Clinical studies have demonstrated that the clinical activity of danaparoid sodium may not relate to the dose expressed as either milligrams or anti-Xa activity.

5.2 Pharmacokinetic Properties

Pharmacokinetic studies were primarily based on the kinetics of relevant anticoagulant activities of danaparoid sodium, as no specific chemical assay methods are available.
The absolute bioavailability of danaparoid sodium after subcutaneous administration approaches 100%. In humans, the time to reach peak plasma anti-Xa activity levels is approximately 4-5 hours.
The half-lives of elimination of anti-Xa and thrombin generation inhibiting activities of approximately 25 hours and 7 hours, respectively, after both subcutaneous and intravenous administration, are independent of the dose and route of administration. Although plasma clearance of anti-Xa activity was found to be 20% lower in female volunteers than in male volunteers, this difference is not significant. Steady-state levels of plasma anti-Xa activity are usually reached within 4-5 days of dosing. Measured by thrombin generation inhibiting activity, steady-state levels are reached earlier, i.e. within 1-2 days. Danaparoid sodium is mainly eliminated by renal excretion. Animal experiments indicate that the liver is not involved in its metabolism. In patients with severely impaired renal function, the half-life of elimination of plasma anti-Factor Xa activity may be prolonged (see Section 4.2 Dose and Method of Administration).

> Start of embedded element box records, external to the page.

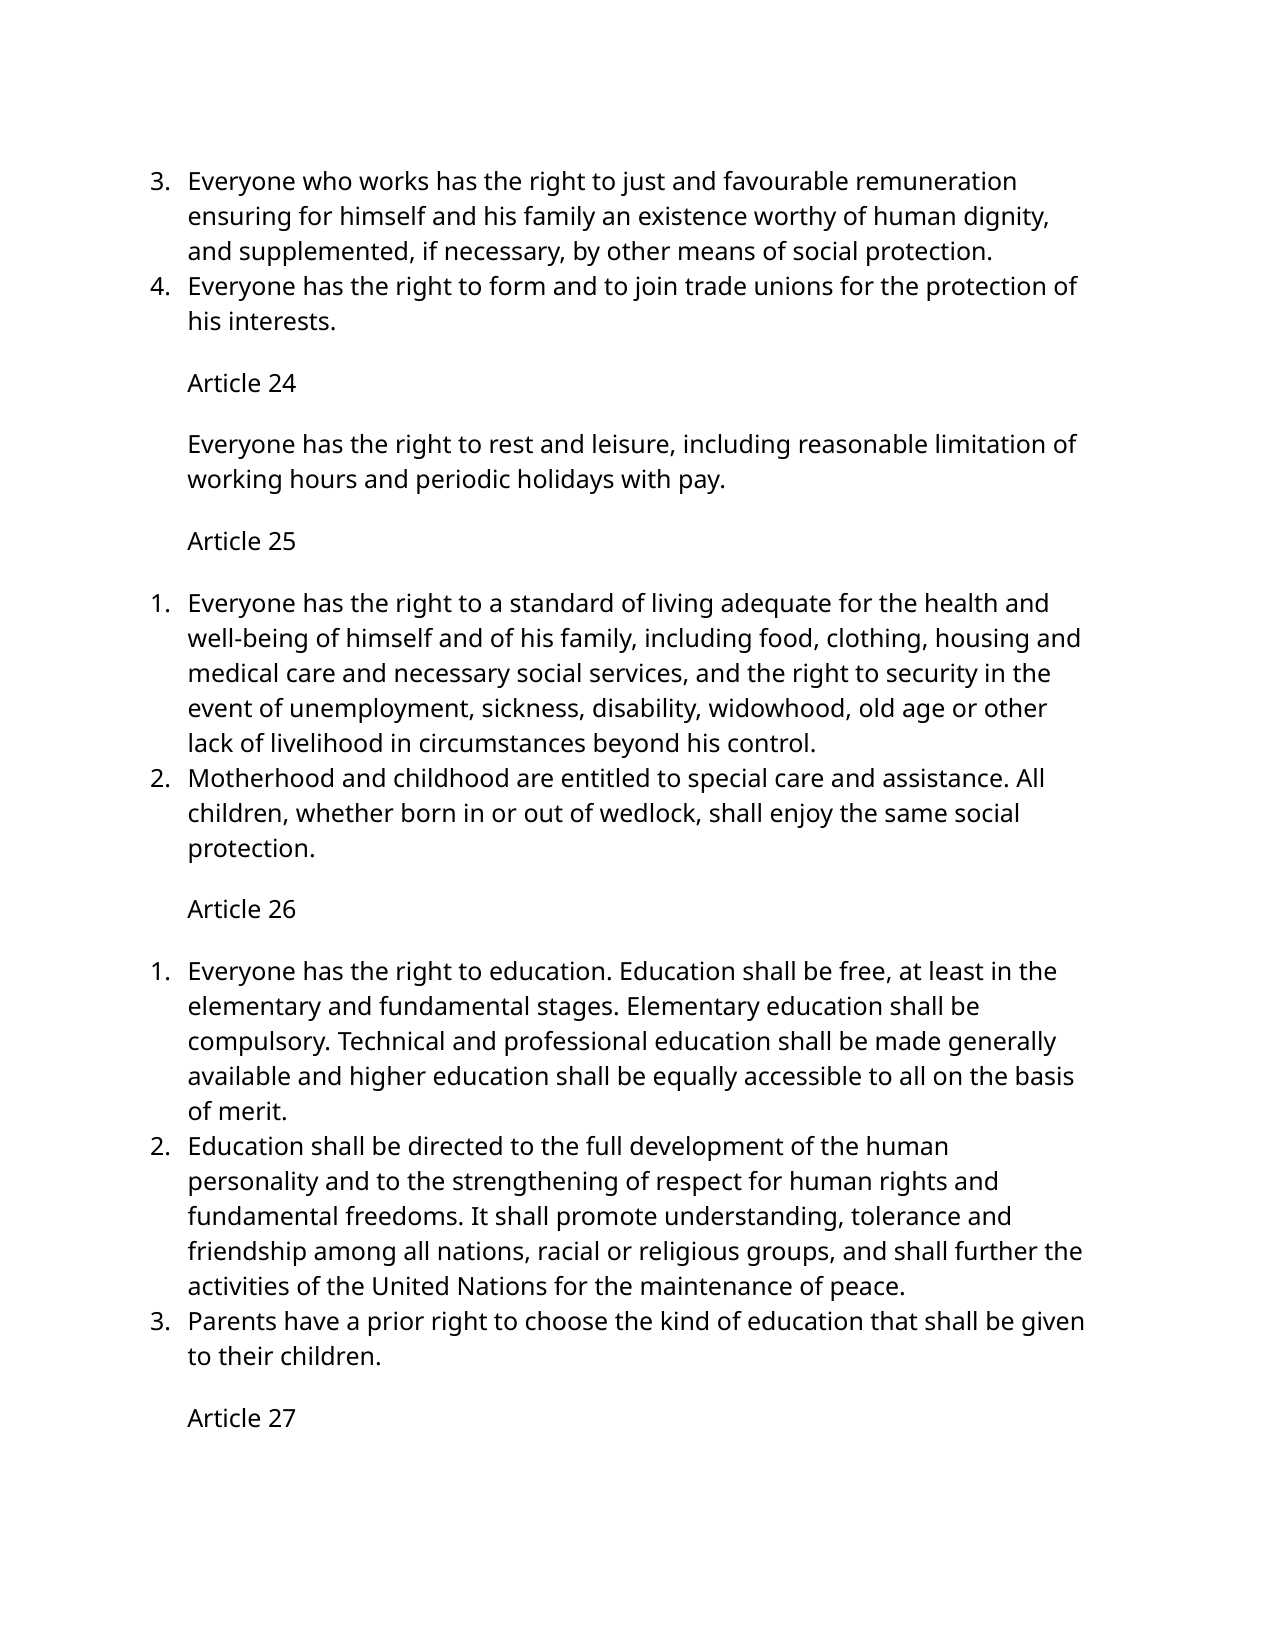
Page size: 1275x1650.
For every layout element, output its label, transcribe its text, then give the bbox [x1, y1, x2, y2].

text Everyone has the right to rest and leisure, including reasonable limitation of working hours and periodic holidays with pay. [187, 427, 1087, 496]
text Article 24 [187, 365, 1087, 399]
text Article 26 [187, 892, 1087, 926]
list Education shall be directed to the full development of the human personality and to the strengthening of respect for human rights and fundamental freedoms. It shall promote understanding, tolerance and friendship among all nations, racial or religious groups, and shall further the activities of the United Nations for the maintenance of peace. [150, 1128, 1087, 1303]
list Everyone has the right to education. Education shall be free, at least in the elementary and fundamental stages. Elementary education shall be compulsory. Technical and professional education shall be made generally available and higher education shall be equally accessible to all on the basis of merit. [150, 953, 1087, 1128]
text Article 25 [187, 523, 1087, 558]
list Everyone has the right to form and to join trade unions for the protection of his interests. [150, 268, 1087, 338]
list Everyone who works has the right to just and favourable remuneration ensuring for himself and his family an existence worthy of human dignity, and supplemented, if necessary, by other means of social protection. [150, 163, 1087, 268]
list Motherhood and childhood are entitled to special care and assistance. All children, whether born in or out of wedlock, shall enjoy the same social protection. [150, 760, 1087, 864]
list Parents have a prior right to choose the kind of education that shall be given to their children. [150, 1303, 1087, 1373]
list Everyone has the right to a standard of living adequate for the health and well-being of himself and of his family, including food, clothing, housing and medical care and necessary social services, and the right to security in the event of unemployment, sickness, disability, widowhood, old age or other lack of livelihood in circumstances beyond his control. [150, 585, 1087, 759]
text Article 27 [187, 1400, 1087, 1434]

5.3 Preclinical Safety Data


No data available.


Long-term animal carcinogenicity studies of Orgaran have not been done. A standard battery of mutagenicity tests has not shown any evidence of genotoxic potential.

6 Pharmaceutical Particulars

6.1 List of Excipients

Water for injections suitable for subcutaneous injection.

6.2 Incompatibilities

Incompatibilities were either not assessed or not identified as part of the registration of this medicine.

6.3 Shelf Life

In Australia, information on the shelf life can be found on the public summary of the Australian Register of Therapeutic Goods (ARTG). The expiry date can be found on the packaging.

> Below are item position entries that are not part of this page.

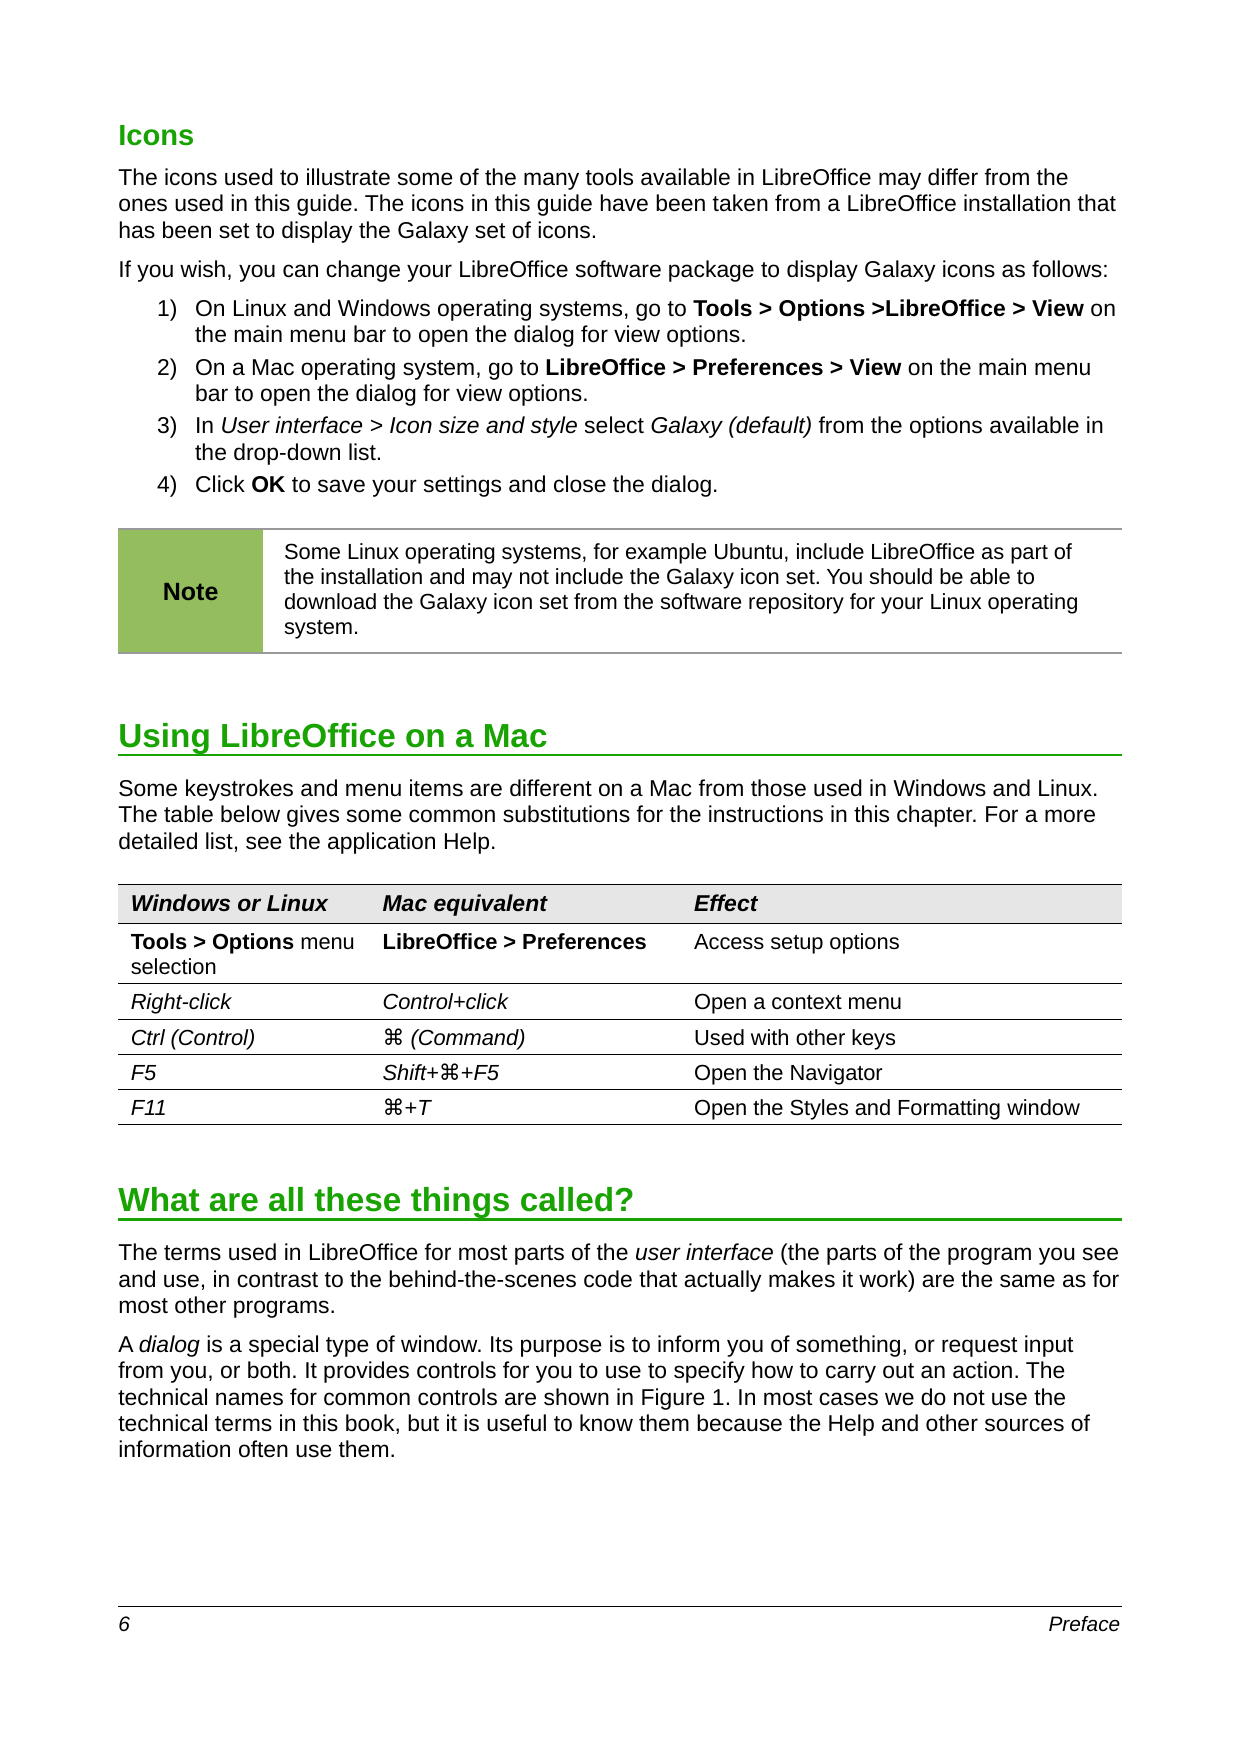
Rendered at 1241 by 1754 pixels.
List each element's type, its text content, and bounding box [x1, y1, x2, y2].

table_cell Control+click [370, 984, 681, 1018]
table_cell Open the Navigator [681, 1055, 1122, 1089]
table_cell LibreOffice > Preferences [370, 924, 681, 983]
list On Linux and Windows operating systems, go to Tools > Options >LibreOffice > View on the main menu bar to open the dialog for view options. [177, 294, 1122, 347]
table_cell Ctrl (Control) [118, 1020, 370, 1054]
table_cell Access setup options [681, 924, 1122, 983]
table_cell Shift+z+F5 [370, 1055, 681, 1089]
subtitle Using LibreOffice on a Mac [118, 716, 1122, 754]
text The terms used in LibreOffice for most parts of the user interface (the parts of the program you see and use, in contrast to the behind-the-scenes code that actually makes it work) are the same as for most other programs. [118, 1239, 1122, 1318]
list In User interface > Icon size and style select Galaxy (default) from the options available in the drop-down list. [177, 412, 1122, 465]
table_cell Right-click [118, 984, 370, 1018]
table_cell Used with other keys [681, 1020, 1122, 1054]
text Some keystrokes and menu items are different on a Mac from those used in Windows and Linux. The table below gives some common substitutions for the instructions in this chapter. For a more detailed list, see the application Help. [118, 775, 1122, 854]
table_cell z (Command) [370, 1020, 681, 1054]
text A dialog is a special type of window. Its purpose is to inform you of something, or request input from you, or both. It provides controls for you to use to specify how to carry out an action. The technical names for common controls are shown in Figure 1. In most cases we do not use the technical terms in this book, but it is useful to know them because the Help and other sources of information often use them. [118, 1331, 1122, 1463]
table_cell z+T [370, 1090, 681, 1124]
table_cell F11 [118, 1090, 370, 1124]
list On a Mac operating system, go to LibreOffice > Preferences > View on the main menu bar to open the dialog for view options. [177, 353, 1122, 406]
text The icons used to illustrate some of the many tools available in LibreOffice may differ from the ones used in this guide. The icons in this guide have been taken from a LibreOffice installation that has been set to display the Galaxy set of icons. [118, 164, 1122, 243]
table_header Some Linux operating systems, for example Ubuntu, include LibreOffice as part of the installation and may not include the Galaxy icon set. You should be able to download the Galaxy icon set from the software repository for your Linux operating system. [263, 530, 1122, 652]
table_header Mac equivalent [370, 885, 681, 923]
table_cell Open the Styles and Formatting window [681, 1090, 1122, 1124]
subtitle What are all these things called? [118, 1180, 1122, 1218]
text If you wish, you can change your LibreOffice software package to display Galaxy icons as follows: [118, 256, 1122, 282]
table_cell F5 [118, 1055, 370, 1089]
table_header Note [118, 530, 263, 652]
subtitle Icons [118, 118, 1122, 152]
table_cell Open a context menu [681, 984, 1122, 1018]
table_header Effect [681, 885, 1122, 923]
table_cell Tools > Options menu selection [118, 924, 370, 983]
table_header Windows or Linux [118, 885, 370, 923]
list Click OK to save your settings and close the dialog. [177, 471, 1122, 498]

6.4 Special Precautions for Storage

Store below 30°C. Protect from light.

6.5 Nature and Contents of Container

Pack of ten ampoules.

6.6 Special Precautions for Disposal

In Australia, any unused medicine or waste material should be disposed of by taking to your local pharmacy.

6.7 Physicochemical Properties

CAS number.

Orgaran is supplied in ampoules each containing 750 anti-Xa units (approx. 55 mg) danaparoid sodium, as a sterile, isotonic solution of pH 7 in 0.6 mL.
Orgaran contains danaparoid sodium, which is a mixture of low molecular weight sulfated glycosaminoglycuronans derived from animal mucosa, comprising heparan sulfate, dermatan sulfate and a minor amount of chondroitin sulfate. One mL contains 1250 amidolytic anti-Factor Xa units (approx. 90 mg) danaparoid sodium and 0.15% (w/v) sodium sulfite. The anti-Xa unit is derived from the international heparin standard in an antithrombin-III containing buffer system.